**WORK ITEM:** Please return each record exactly as it stands.

DATA Start Marker

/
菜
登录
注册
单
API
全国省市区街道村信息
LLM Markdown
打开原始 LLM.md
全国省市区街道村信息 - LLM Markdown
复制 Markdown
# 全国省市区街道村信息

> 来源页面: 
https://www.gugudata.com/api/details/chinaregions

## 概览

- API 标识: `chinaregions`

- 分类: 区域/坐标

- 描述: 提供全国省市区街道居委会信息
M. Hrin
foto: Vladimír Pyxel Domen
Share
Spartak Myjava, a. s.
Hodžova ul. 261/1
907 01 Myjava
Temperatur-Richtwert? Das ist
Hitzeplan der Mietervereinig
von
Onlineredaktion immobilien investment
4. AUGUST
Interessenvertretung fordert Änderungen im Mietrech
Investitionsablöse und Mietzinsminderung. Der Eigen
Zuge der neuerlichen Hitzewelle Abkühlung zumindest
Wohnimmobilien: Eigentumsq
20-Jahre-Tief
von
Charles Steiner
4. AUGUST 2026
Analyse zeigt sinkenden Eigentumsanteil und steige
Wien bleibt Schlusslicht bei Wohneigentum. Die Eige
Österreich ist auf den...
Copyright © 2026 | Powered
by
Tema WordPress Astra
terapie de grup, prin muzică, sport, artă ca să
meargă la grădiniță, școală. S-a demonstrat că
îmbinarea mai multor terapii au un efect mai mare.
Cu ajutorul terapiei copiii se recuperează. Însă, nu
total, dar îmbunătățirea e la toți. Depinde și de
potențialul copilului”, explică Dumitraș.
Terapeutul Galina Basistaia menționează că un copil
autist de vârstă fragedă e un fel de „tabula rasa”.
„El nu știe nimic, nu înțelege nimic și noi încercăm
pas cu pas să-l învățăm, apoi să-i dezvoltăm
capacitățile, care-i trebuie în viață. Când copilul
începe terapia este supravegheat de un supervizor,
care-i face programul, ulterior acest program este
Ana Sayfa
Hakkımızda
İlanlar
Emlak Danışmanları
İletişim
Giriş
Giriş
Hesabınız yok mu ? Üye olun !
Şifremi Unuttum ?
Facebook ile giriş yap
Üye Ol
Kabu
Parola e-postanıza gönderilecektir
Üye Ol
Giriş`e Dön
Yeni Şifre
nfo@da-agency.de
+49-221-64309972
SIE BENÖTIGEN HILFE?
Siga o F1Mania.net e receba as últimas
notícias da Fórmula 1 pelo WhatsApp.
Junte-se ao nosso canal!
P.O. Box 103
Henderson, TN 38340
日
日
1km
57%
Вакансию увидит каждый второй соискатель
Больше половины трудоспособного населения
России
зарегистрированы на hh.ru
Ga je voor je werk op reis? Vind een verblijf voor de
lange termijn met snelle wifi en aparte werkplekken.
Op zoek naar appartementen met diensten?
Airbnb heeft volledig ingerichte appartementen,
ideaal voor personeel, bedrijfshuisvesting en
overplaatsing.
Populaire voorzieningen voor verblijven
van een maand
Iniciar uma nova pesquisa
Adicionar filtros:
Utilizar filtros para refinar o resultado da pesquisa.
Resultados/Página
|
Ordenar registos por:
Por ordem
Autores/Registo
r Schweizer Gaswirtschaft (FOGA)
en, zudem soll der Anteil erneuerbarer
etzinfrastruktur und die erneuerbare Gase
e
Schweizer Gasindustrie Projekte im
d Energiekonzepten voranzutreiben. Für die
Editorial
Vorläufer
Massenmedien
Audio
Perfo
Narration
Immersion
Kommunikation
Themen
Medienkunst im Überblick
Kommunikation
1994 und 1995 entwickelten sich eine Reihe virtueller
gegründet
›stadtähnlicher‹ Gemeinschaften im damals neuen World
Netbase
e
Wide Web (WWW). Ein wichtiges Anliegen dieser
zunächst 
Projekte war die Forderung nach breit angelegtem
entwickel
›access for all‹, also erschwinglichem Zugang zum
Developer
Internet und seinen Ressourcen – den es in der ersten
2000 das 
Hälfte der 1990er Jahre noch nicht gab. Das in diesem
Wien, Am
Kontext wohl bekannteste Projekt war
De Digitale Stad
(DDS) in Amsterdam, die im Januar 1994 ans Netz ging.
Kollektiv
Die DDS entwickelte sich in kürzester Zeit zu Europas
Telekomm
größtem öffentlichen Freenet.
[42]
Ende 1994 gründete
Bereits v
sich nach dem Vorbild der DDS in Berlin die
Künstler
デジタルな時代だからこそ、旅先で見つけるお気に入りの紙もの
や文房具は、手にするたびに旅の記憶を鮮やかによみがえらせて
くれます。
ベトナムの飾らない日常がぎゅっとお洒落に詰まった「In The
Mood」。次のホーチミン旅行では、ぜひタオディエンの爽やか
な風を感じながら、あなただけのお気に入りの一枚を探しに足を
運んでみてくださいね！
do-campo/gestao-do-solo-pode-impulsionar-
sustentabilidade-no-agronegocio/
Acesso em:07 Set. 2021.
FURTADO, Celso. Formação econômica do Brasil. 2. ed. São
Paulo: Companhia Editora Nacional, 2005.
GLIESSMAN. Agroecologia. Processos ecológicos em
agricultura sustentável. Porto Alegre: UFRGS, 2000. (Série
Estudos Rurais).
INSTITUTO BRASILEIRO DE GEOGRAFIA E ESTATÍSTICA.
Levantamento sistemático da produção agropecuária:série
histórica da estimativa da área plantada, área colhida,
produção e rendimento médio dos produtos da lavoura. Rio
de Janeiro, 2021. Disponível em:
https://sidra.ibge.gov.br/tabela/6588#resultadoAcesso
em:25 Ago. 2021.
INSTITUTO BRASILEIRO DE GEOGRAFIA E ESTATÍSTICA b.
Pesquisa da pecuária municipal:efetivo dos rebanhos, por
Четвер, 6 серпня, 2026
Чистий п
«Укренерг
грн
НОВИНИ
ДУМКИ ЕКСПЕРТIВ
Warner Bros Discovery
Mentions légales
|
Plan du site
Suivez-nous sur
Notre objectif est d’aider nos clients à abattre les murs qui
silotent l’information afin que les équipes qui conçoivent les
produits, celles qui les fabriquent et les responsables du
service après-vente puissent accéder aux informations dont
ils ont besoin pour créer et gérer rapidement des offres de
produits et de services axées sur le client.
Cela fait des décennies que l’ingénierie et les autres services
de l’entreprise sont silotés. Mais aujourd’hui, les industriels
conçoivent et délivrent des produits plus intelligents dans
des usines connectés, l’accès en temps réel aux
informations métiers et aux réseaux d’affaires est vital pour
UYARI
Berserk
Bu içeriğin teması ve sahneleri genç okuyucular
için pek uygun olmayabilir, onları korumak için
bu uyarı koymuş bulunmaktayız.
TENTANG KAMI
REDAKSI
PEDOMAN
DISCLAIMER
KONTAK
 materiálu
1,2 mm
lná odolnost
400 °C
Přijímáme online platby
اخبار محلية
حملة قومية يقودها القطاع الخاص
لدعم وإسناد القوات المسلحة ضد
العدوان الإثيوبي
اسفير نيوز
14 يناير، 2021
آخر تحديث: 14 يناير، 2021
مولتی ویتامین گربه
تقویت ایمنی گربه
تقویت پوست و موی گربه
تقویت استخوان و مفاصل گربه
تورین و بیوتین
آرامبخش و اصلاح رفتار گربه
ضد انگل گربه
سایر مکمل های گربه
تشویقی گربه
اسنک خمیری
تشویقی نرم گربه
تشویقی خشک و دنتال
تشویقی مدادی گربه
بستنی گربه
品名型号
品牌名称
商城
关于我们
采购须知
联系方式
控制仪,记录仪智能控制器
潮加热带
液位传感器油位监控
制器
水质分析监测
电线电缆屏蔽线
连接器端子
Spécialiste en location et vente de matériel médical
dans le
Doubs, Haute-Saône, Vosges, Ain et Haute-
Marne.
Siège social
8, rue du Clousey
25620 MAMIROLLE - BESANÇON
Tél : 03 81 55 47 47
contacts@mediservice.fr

DATA End Marker

**SOLVED EXERCISE:**
/
菜
登录
注册
单
API
全国省市区街道村信息
LLM Markdown
打开原始 LLM.md
全国省市区街道村信息 - LLM Markdown
复制 Markdown
# 全国省市区街道村信息

> 来源页面: 
https://www.gugudata.com/api/details/chinaregions

## 概览

- API 标识: `chinaregions`

- 分类: 区域/坐标

- 描述: 提供全国省市区街道居委会信息
M. Hrin
foto: Vladimír Pyxel Domen
Share
Spartak Myjava, a. s.
Hodžova ul. 261/1
907 01 Myjava
Temperatur-Richtwert? Das ist
Hitzeplan der Mietervereinig
von
Onlineredaktion immobilien investment
4. AUGUST
Interessenvertretung fordert Änderungen im Mietrech
Investitionsablöse und Mietzinsminderung. Der Eigen
Zuge der neuerlichen Hitzewelle Abkühlung zumindest
Wohnimmobilien: Eigentumsq
20-Jahre-Tief
von
Charles Steiner
4. AUGUST 2026
Analyse zeigt sinkenden Eigentumsanteil und steige
Wien bleibt Schlusslicht bei Wohneigentum. Die Eige
Österreich ist auf den...
Copyright © 2026 | Powered
by
Tema WordPress Astra
terapie de grup, prin muzică, sport, artă ca să
meargă la grădiniță, școală. S-a demonstrat că
îmbinarea mai multor terapii au un efect mai mare.
Cu ajutorul terapiei copiii se recuperează. Însă, nu
total, dar îmbunătățirea e la toți. Depinde și de
potențialul copilului”, explică Dumitraș.
Terapeutul Galina Basistaia menționează că un copil
autist de vârstă fragedă e un fel de „tabula rasa”.
„El nu știe nimic, nu înțelege nimic și noi încercăm
pas cu pas să-l învățăm, apoi să-i dezvoltăm
capacitățile, care-i trebuie în viață. Când copilul
începe terapia este supravegheat de un supervizor,
care-i face programul, ulterior acest program este
Ana Sayfa
Hakkımızda
İlanlar
Emlak Danışmanları
İletişim
Giriş
Giriş
Hesabınız yok mu ? Üye olun !
Şifremi Unuttum ?
Facebook ile giriş yap
Üye Ol
Kabu
Parola e-postanıza gönderilecektir
Üye Ol
Giriş`e Dön
Yeni Şifre
nfo@da-agency.de
+49-221-64309972
SIE BENÖTIGEN HILFE?
Siga o F1Mania.net e receba as últimas
notícias da Fórmula 1 pelo WhatsApp.
Junte-se ao nosso canal!
P.O. Box 103
Henderson, TN 38340
日
日
1km
57%
Вакансию увидит каждый второй соискатель
Больше половины трудоспособного населения
России
зарегистрированы на hh.ru
Ga je voor je werk op reis? Vind een verblijf voor de
lange termijn met snelle wifi en aparte werkplekken.
Op zoek naar appartementen met diensten?
Airbnb heeft volledig ingerichte appartementen,
ideaal voor personeel, bedrijfshuisvesting en
overplaatsing.
Populaire voorzieningen voor verblijven
van een maand
Iniciar uma nova pesquisa
Adicionar filtros:
Utilizar filtros para refinar o resultado da pesquisa.
Resultados/Página
|
Ordenar registos por:
Por ordem
Autores/Registo
r Schweizer Gaswirtschaft (FOGA)
en, zudem soll der Anteil erneuerbarer
etzinfrastruktur und die erneuerbare Gase
e
Schweizer Gasindustrie Projekte im
d Energiekonzepten voranzutreiben. Für die
Editorial
Vorläufer
Massenmedien
Audio
Perfo
Narration
Immersion
Kommunikation
Themen
Medienkunst im Überblick
Kommunikation
1994 und 1995 entwickelten sich eine Reihe virtueller
gegründet
›stadtähnlicher‹ Gemeinschaften im damals neuen World
Netbase
e
Wide Web (WWW). Ein wichtiges Anliegen dieser
zunächst 
Projekte war die Forderung nach breit angelegtem
entwickel
›access for all‹, also erschwinglichem Zugang zum
Developer
Internet und seinen Ressourcen – den es in der ersten
2000 das 
Hälfte der 1990er Jahre noch nicht gab. Das in diesem
Wien, Am
Kontext wohl bekannteste Projekt war
De Digitale Stad
(DDS) in Amsterdam, die im Januar 1994 ans Netz ging.
Kollektiv
Die DDS entwickelte sich in kürzester Zeit zu Europas
Telekomm
größtem öffentlichen Freenet.
[42]
Ende 1994 gründete
Bereits v
sich nach dem Vorbild der DDS in Berlin die
Künstler
デジタルな時代だからこそ、旅先で見つけるお気に入りの紙もの
や文房具は、手にするたびに旅の記憶を鮮やかによみがえらせて
くれます。
ベトナムの飾らない日常がぎゅっとお洒落に詰まった「In The
Mood」。次のホーチミン旅行では、ぜひタオディエンの爽やか
な風を感じながら、あなただけのお気に入りの一枚を探しに足を
運んでみてくださいね！
do-campo/gestao-do-solo-pode-impulsionar-
sustentabilidade-no-agronegocio/
Acesso em:07 Set. 2021.
FURTADO, Celso. Formação econômica do Brasil. 2. ed. São
Paulo: Companhia Editora Nacional, 2005.
GLIESSMAN. Agroecologia. Processos ecológicos em
agricultura sustentável. Porto Alegre: UFRGS, 2000. (Série
Estudos Rurais).
INSTITUTO BRASILEIRO DE GEOGRAFIA E ESTATÍSTICA.
Levantamento sistemático da produção agropecuária:série
histórica da estimativa da área plantada, área colhida,
produção e rendimento médio dos produtos da lavoura. Rio
de Janeiro, 2021. Disponível em:
https://sidra.ibge.gov.br/tabela/6588#resultadoAcesso
em:25 Ago. 2021.
INSTITUTO BRASILEIRO DE GEOGRAFIA E ESTATÍSTICA b.
Pesquisa da pecuária municipal:efetivo dos rebanhos, por
Четвер, 6 серпня, 2026
Чистий п
«Укренерг
грн
НОВИНИ
ДУМКИ ЕКСПЕРТIВ
Warner Bros Discovery
Mentions légales
|
Plan du site
Suivez-nous sur
Notre objectif est d’aider nos clients à abattre les murs qui
silotent l’information afin que les équipes qui conçoivent les
produits, celles qui les fabriquent et les responsables du
service après-vente puissent accéder aux informations dont
ils ont besoin pour créer et gérer rapidement des offres de
produits et de services axées sur le client.
Cela fait des décennies que l’ingénierie et les autres services
de l’entreprise sont silotés. Mais aujourd’hui, les industriels
conçoivent et délivrent des produits plus intelligents dans
des usines connectés, l’accès en temps réel aux
informations métiers et aux réseaux d’affaires est vital pour
UYARI
Berserk
Bu içeriğin teması ve sahneleri genç okuyucular
için pek uygun olmayabilir, onları korumak için
bu uyarı koymuş bulunmaktayız.
TENTANG KAMI
REDAKSI
PEDOMAN
DISCLAIMER
KONTAK
 materiálu
1,2 mm
lná odolnost
400 °C
Přijímáme online platby
اخبار محلية
حملة قومية يقودها القطاع الخاص
لدعم وإسناد القوات المسلحة ضد
العدوان الإثيوبي
اسفير نيوز
14 يناير، 2021
آخر تحديث: 14 يناير، 2021
مولتی ویتامین گربه
تقویت ایمنی گربه
تقویت پوست و موی گربه
تقویت استخوان و مفاصل گربه
تورین و بیوتین
آرامبخش و اصلاح رفتار گربه
ضد انگل گربه
سایر مکمل های گربه
تشویقی گربه
اسنک خمیری
تشویقی نرم گربه
تشویقی خشک و دنتال
تشویقی مدادی گربه
بستنی گربه
品名型号
品牌名称
商城
关于我们
采购须知
联系方式
控制仪,记录仪智能控制器
潮加热带
液位传感器油位监控
制器
水质分析监测
电线电缆屏蔽线
连接器端子
Spécialiste en location et vente de matériel médical
dans le
Doubs, Haute-Saône, Vosges, Ain et Haute-
Marne.
Siège social
8, rue du Clousey
25620 MAMIROLLE - BESANÇON
Tél : 03 81 55 47 47
contacts@mediservice.fr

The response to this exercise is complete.